=== TEXT TO READ ===

Selfridge: Which is a lot I’m guessing.
Grace: That’s more connections than the human brain. You get it? It’s a network. It’s a global network. And the Na’vi can access it....
Selfridge: What the hell have you people been smoking out there? They’re just goddamn trees.
Selfridge sees only the trees, but the scientist sees the molecular structures which in the multiplicity of their staggering numbers constitutes, they suppose, the real mechanism of reality. But aren’t they just as guilty in their own way, on the theoretical level, as their corporate employers are on the practical level, of destroying that which they touch, negating it by producing an artificial substitute of human creation? While Jake is dumbfounded by the splendour of the nature that surrounds him, the scientists regard him as simply dumb. They are the ones who, in their digital readouts, really know nature. But aren’t they, in their theoretical reconstructions, killing nature by their dissections, by their digitizations?
Hegel gives an example of such an approach, followed by a citation from the popular culture of his own time, Johann Wolfgang von Goethe’s (1749-1832) play Faust:
If we examine a flower, for example, our understanding notes its peculiar qualities; chemistry dismembers and analyzes it. In this way, we separate color, shape of the leaves, citric acid, etheric oil, carbon, hydrogen, etc.; and now we say that the plant consists of all these parts.
If you want to describe life and gather its meaning,
To drive out its spirit must be your beginning,
Then though fast in your hand lie the parts one by one
The spirit that linked them, alas is gone ...
as Goethe says. Spirit cannot remain at this stage of thinking in terms of detached, unrelated concepts ...
The living reality of the flower is an interconnected totality whose parts are bound together by a unifying principle, which Hegel and Goethe call its “spirit.” Hegel argues that Nature itself is more than a multiplicity of elements. It is itself a unified whole in which the rocks, the plants, and animals are organically connected parts. It must also have a unifying principle as the embodiment, the avatar, of Absolute Spirit.
Who then is the better scientist in the sense of appreciating the natural world as it is in itself: Jake with his admiration of the infinite variety of its sensible forms, or Grace with her miniscule samples, her digital reductions and mathematical formulas? How can these abstracted elements be said to plumb the natural world in itself? It seems that real Nature exists precisely in its irreducible sensuality and multiplicity, while science inevitably transforms all of this wonder into abstract thought, into intangible generalities and simplifications. Under the guise of attaining Nature as it is in itself, empiricist science in fact turns it into something it is not. Such science too, like the practical exploiters seeking to mine the wealth of Pandora, inevitably changes Nature into something for us, into thoughts or ideas, even as it pretends to grasp Nature as it is in itself. Empiricist science is therefore incapable of achieving its goal of understanding reality as it is in itself.

=== LISTED RECORDS ===

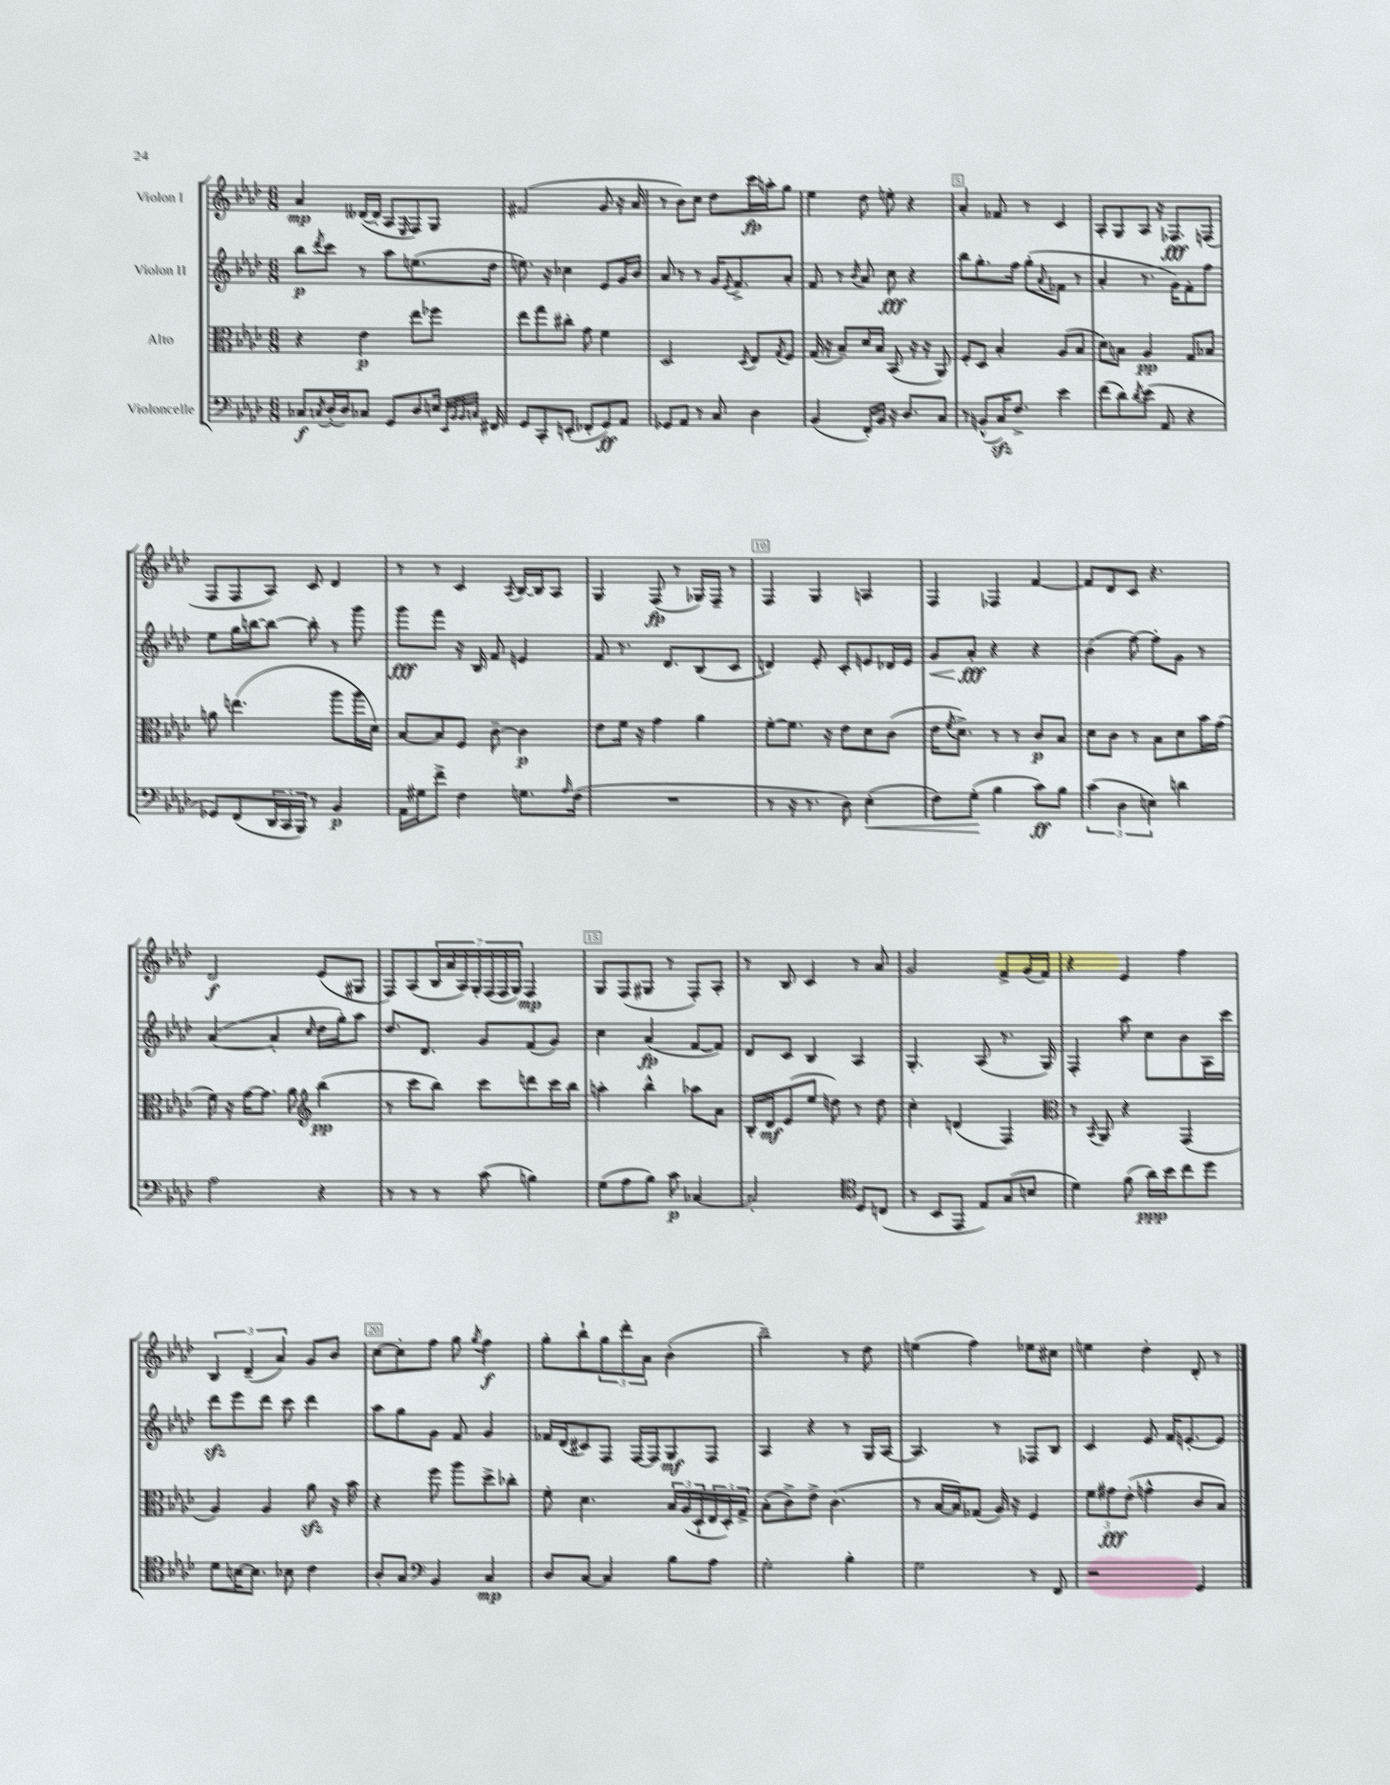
<<
\new StaffGroup <<
\new Staff = "s0" \with { instrumentName = "Violon I" } {
    \clef treble \key aes \major \numericTimeSignature \time 6/8
    aes'4\mp deses'16~( deses'16-. aes8 \grace { ees16 } f8) g8 |
    fis'2( g'8 r16 aes'16 |
    r8 bes'8) c''8 des''8 c'''16\fp a''16-. g''8 |
    ees''4 des''8 e''8-. r4 |
    aes'4-. fes'8 r8 c'4 |
    aes8-. g8 aes8 r16 fes8.\fff f8( |
    f8 f8 aes8) c'8 des'4 |
    r8 r8 c'4 \acciaccatura { aes8 } bes16~ bes16 aes8 |
    g4 f8\fp( r8 ges16) f16-- r8 |
    f4 g4 a4 |
    f4 fes4 f'4~ |
    f'8 des'8 c'8 r4. |
    des'2\f ees'8( gis8 |
    f8) aes8( \tuplet 7/4 { bes16 aes'16 aes16) g16-. f16( f16 g16) } f4\mp |
    g8 f8( gis8 r8 f8-.) aes8-. |
    r8 bes8 c'4 r8 aes'8 |
    g'2 f'8-> g'16( f'16) |
    r4 ees'4 f''4 |
    \tuplet 3/2 { bes4 des'4--( aes'4) } g'8 bes'8 |
    c''8~ c''8-. f''8 g''8 \acciaccatura { g''8 } f''4\f |
    g''8-. bes''8-! \tuplet 3/2 { g''8 des'''8-. aes'8 } bes'4-.( |
    bes''2--) r8 des''8 |
    e''4( f''4) ees''8 cis''8 |
    e''4 des''4-. des'8-. r8 \bar "|." |
}
\new Staff = "s1" \with { instrumentName = "Violon II" } {
    \clef treble \key aes \major \numericTimeSignature \time 6/8
    bes''8\p \acciaccatura { des'''8 } c'''8 r8 aes''8 e''8.( des''16 |
    e''8.) r16 ces''4 ees'8 g'16 bes'16 |
    aes'8 r8 r8 g'16 \acciaccatura { ees'8 } f'8.-> aes'8-. |
    f'8 r8 \acciaccatura { bes'8 } aes'8 c''8\fff r4 |
    bes''8 g''8.-. f''16 g''8-.( \appoggiatura { aes'8 } fes'8 r8 |
    aes'4-. r8. g'16) f'8-. f''8 |
    ees''8 g''16 b''16~ b''8~ b''8-. r8 g'''8 |
    g'''8\fff f'''8 r16 bes16 f'8 e'4 |
    f'8 r8. des'8. bes8( c'8 |
    d'4) ees'8-. c'8-. e'8 des'16 e'16 |
    g'8\< aes'8-.\fff\! r4 r4 |
    bes'4( f''8~) f''8-. g'8 r8 |
    aes'4~( aes'4-. \grace { c''16 } des''16 g''16-.) aes''8 |
    des''8. des'8. g'8 f'8( g'8) |
    c''4 aes'4\fp( f'8~ f'8) |
    des'8 c'8 bes4 aes4 |
    g4.-. aes8( r8. g16) |
    f4-. aes''8 c''8 bes'8 aes16 c'''16 |
    des'''8\sfz ees'''8 des'''8 c'''8 des'''4 |
    aes''8 g''8 g'8 f'8 g'4 |
    fes'16 des'16( cis'8) f8 f16~ f16 g8\mf f8 |
    aes4 r4 r8 g16 aes16~ |
    aes4. r8 fes8 bes8 |
    c'4 ees'8 f'16 e'8.~-. e'8 \bar "|." |
}
\new Staff = "s2" \with { instrumentName = "Alto" } {
    \clef alto \key aes \major \numericTimeSignature \time 6/8
    r4 ees'4\p ees''8 fes''8 |
    ees''8 g''8 cis''8-. g'8 f'4 |
    des2 \acciaccatura { des8 } ees8 \acciaccatura { g8 } f8 |
    g16( r16 bes8--) des'16 bes16 bes,8( r16 r16 aes,8) |
    f8-. des8 bes4-. aes8( bes8 |
    des'8) b8 aes4\pp g8 bes8 |
    a'8 e''4.( aes''8 aes''16 des'16) |
    bes8~ bes8 f8 c'8~-- c'4\p |
    ees'8 f'16 r16 g'4 aes'4 |
    f'8~-. f'8. r16 ees'8 des'8 c'8( |
    ees'16 \acciaccatura { f'8 } des'8.->) r8 r8 c'8\p bes8 |
    des'8 c'8 r8 bes8 des'8 bes'16 g'16( |
    f'16) r16 g'16~ g'8. aes'8 \clef treble bes''4\pp( |
    r8 c'''8 bes''8) c'''8 d'''8 c'''16 bes''16 |
    a''4-. bes''4-^ aes''8 aes'8 |
    bes16-. des'16\mf ees'8( ees''8 d''8) r8 d''8 |
    c''4-. d'4( f4) |
    \clef alto r8 \acciaccatura { bes,8 } aes,8 r4 g,4( |
    aes4) aes4 aes'8\sfz r16 bes'16 |
    r4 f''8 aes''8 des''8-> ces''8-. |
    f'8-. des'4. \tuplet 3/2 { bes16 aes16( des16-! } \tuplet 3/2 { ees16 des16-.) g16-> } |
    bes8-.( c'8->) ees'8-> c'4.( |
    r8 bes16~ bes16) ges8( aes16) r16 f4 |
    \tuplet 3/2 { f'8 gis'8\fff ees'8-.( } g'4-^ c'8 bes8) \bar "|." |
}
\new Staff = "s3" \with { instrumentName = "Violoncelle" } {
    \clef bass \key aes \major \numericTimeSignature \time 6/8
    ces8\f \acciaccatura { c8 } des16-.( des16) ces8 g,8 des8 e16 \grace { ees,32 bes,32 bes,32 c32 } fis,16 |
    g,8 c,8-. e,8-.( fes,8-. g,8\ff) aes,8 |
    ges,8 aes,8 r8 c8 des4 |
    bes,4( f,16-.) bes,16 r16 des8. c8 |
    r8 b,8-^( c16\sfz) f8.-> ees'4 |
    f'8( des'8) \acciaccatura { des'8 } ees'8( aes,8 r4 |
    ges,8) f,8( \tuplet 3/2 { des,16 c,16 bes,,16) } r8 bes,4\p |
    aes,16 gis16 f'8-> f4 g8. \grace { aes16 } f16( |
    R2. |
    r8 r16 r8. des8) ees4-.\<( |
    f8) g8-.\!( bes4 c'8\ff) bes8 |
    \tuplet 3/2 { c'4( des4 e4) } d'4 |
    aes2 r4 |
    r8 r8 r8 c'8( b4) |
    g8( aes8 bes8) c'8\p ces4~ |
    ces2-. \clef tenor des8 c8( |
    r8 bes,8 ees,8 ees8) g8( b8 |
    des'4) f'8( aes'16\ppp) bes'16 c''8 des''8 |
    des'8 b16~ b8. bes8 c'4 |
    aes8-. g8 \clef bass bes,4 c4\mp |
    des8 c8~ c4 bes8 aes8 |
    g2-. bes4-. |
    g2 r8 f,8 |
    r2 g,4 \bar "|." |
}
>>
>>
\layout { \context { \Score \override BarNumber.break-visibility = ##(#f #t #t) barNumberVisibility = #(every-nth-bar-number-visible 5) \override BarNumber.stencil = #(make-stencil-boxer 0.1 0.3 ly:text-interface::print) } }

===

▶ REQUIRED TASK
From the essay on Avatar and Hegel, reproduce the passage that begins at the words "If you want" and ends after "is gone ...", word for word.

▶ WORKED ANSWER
If you want to describe life and gather its meaning,
To drive out its spirit must be your beginning,
Then though fast in your hand lie the parts one by one
The spirit that linked them, alas is gone ...